After you’ve been aboard the Ghan for a while, you start to feel as if the train is stationary, and it’s the landscape in windows that’s on the move.
If you've ever wondered what the Middle of Nowhere looks like, this is it. It's very dry in this vastness—better have another beer...
It looks extraterrestrial—blue sky and orange earth—like taking a train across the surface of Mars.
A few hours later, we crossed into South Australia, the driest state in the driest continent in the world.
Another unexpected feature of this vast landscape is the Dingo Fence, a 5,614 km long fence erected in the 1880s (the distance from London to New York). It's the longest fence in the world–despite objections from the Great Wall of China—and built to keep dingoes out.
Tip:
Traveling through some of the most remote locations in the world, phone signal is intermittent. While you will generally receive signal at least once a day, guests are encouraged to unplug from their devices and fully relax.
The train makes for a good time to reflect and write.
That evening, we went through a sandstorm and followed by a thunderstorm.
On some trips, the train will stop at the remote outpost of Manguri. Far away from any city lights, you will witness the Milky Way as you've never seen before.
Day 3
Manguri to Adelaide
In the morning I was greeted with views of the Flinders Ranges over breakfast, on time for a late-morning arrival in Adelaide.
The train chugs past sheep farms and vineyards, eventually rolling into the suburbs. We've arrived in civilization!
The train finally pulls into the pleasant and modern city of Adelaide, capital of South Australia.
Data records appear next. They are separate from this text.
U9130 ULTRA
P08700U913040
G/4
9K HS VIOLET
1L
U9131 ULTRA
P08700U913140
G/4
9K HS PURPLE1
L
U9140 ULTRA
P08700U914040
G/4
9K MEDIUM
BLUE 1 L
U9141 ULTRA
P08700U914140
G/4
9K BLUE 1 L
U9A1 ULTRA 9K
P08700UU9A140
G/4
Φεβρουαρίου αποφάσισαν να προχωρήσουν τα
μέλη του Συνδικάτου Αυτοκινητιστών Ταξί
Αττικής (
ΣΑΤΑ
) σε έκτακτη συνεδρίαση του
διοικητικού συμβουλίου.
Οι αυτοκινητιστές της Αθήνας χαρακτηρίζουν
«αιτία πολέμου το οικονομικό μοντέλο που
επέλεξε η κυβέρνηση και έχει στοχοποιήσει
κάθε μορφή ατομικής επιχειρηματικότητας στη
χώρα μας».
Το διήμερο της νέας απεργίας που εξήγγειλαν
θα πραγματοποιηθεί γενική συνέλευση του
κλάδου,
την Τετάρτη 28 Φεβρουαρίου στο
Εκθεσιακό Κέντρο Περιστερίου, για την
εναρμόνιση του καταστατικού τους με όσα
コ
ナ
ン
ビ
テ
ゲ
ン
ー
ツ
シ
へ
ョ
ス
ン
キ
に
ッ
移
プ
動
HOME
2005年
I've just crossed a continent!
Over 3 days, I've fallen in love with the rhythm of the train and the endlessness of the desert, speeding across Australia on one of the world’s great train journeys.
There's no better way to celebrate the journey than to see the ocean along the Great Ocean Road.
Epilogue
In 1862, explorer John McDouall Stuart took 14 months to complete the journey that The Ghan covers in 3 days. By the end, he was half-blind, suffering from scurvy and barely capable of walking. The Ghan's passengers, by contrast, emerge at Adelaide rested and well-fed.
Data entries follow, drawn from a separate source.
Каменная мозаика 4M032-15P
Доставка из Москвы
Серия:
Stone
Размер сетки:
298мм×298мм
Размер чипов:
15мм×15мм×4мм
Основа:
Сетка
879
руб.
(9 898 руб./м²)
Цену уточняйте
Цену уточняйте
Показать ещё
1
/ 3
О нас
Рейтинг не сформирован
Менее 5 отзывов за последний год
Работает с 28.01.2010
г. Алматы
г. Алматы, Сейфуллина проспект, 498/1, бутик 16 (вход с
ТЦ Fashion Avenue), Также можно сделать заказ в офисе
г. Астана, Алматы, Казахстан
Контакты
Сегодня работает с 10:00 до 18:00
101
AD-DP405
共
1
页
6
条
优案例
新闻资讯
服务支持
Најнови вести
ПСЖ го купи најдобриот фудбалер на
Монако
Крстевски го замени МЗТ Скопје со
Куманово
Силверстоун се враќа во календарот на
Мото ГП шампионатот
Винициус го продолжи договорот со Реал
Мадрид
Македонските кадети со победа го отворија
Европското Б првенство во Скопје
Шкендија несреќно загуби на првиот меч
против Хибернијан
The Australian Outback is one of the most spectacular wildernesses in the world, and The Ghan is the most comfortable way to see it. It isn't cheap or fast, but the journey through the vast, flat expanse of the red center is unforgettable.
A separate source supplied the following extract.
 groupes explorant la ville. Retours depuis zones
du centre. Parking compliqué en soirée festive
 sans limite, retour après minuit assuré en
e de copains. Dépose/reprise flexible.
Traversing the full length of Australia by rail captures the diversity of landscapes, climates, wildlife, and flavors that define the world's largest island. To truly experience and fully appreciate the essence of Australia, you need to visit its red heart. You'll get a comprehension of the profound size of Australia that you simply can’t fathom while sitting on Bondi Beach.